Shortly after Bagrat’s ascension to the throne, Constantine VIII sent in an army to take over the key city-fortress of Artanuji (modern Ardanuç, Turkey) on behalf of the Georgian Bagratid prince Demetre, son of Gurgen of Klarjeti, who had been dispossessed by Bagrat IV’s grandfather, Bagrat III, of his patrimonial fief at Artanuji early in the 1010s. Several Georgians nobles defected to the Byzantines, but Bagrat’s loyal subjects put up a stubborn fight.Holmes, Catherine (2005), Basil II and the Governance of Empire (976–1025), p. 482. Oxford University Press, ISBN 0-19-927968-3.
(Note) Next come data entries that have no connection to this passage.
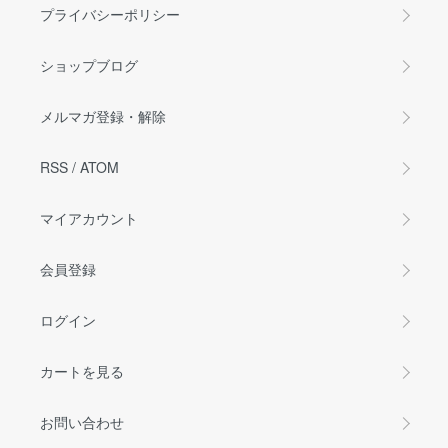
プライバシーポリシー
ショップブログ
メルマガ登録・解除
RSS
/
ATOM
マイアカウント
会員登録
ログイン
カートを見る
お問い合わせ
Constantine’s death in 1028 rendered the Byzantine invasion abortive, and, in 1030, the queen Mariam paid a visit to the new emperor Romanos III (r. 1028–1034). She negotiated a peace treaty, and returned with the high Byzantine title of curopalates for his son in 1032. Mariam also brought him a Byzantine princess Helena as wife. Helena was a daughter of Basil Argyros, brother of the emperor Romanos, and the marriage was a diplomatic effort to establish a strategic association. However, Helena’s death shortly afterwards at Kutaisi presented the Georgian court with the opportunity to pursue yet another diplomatic initiative through Bagrat’s marriage with Borena, daughter of the king of Alania, a Christian country in the North Caucasus.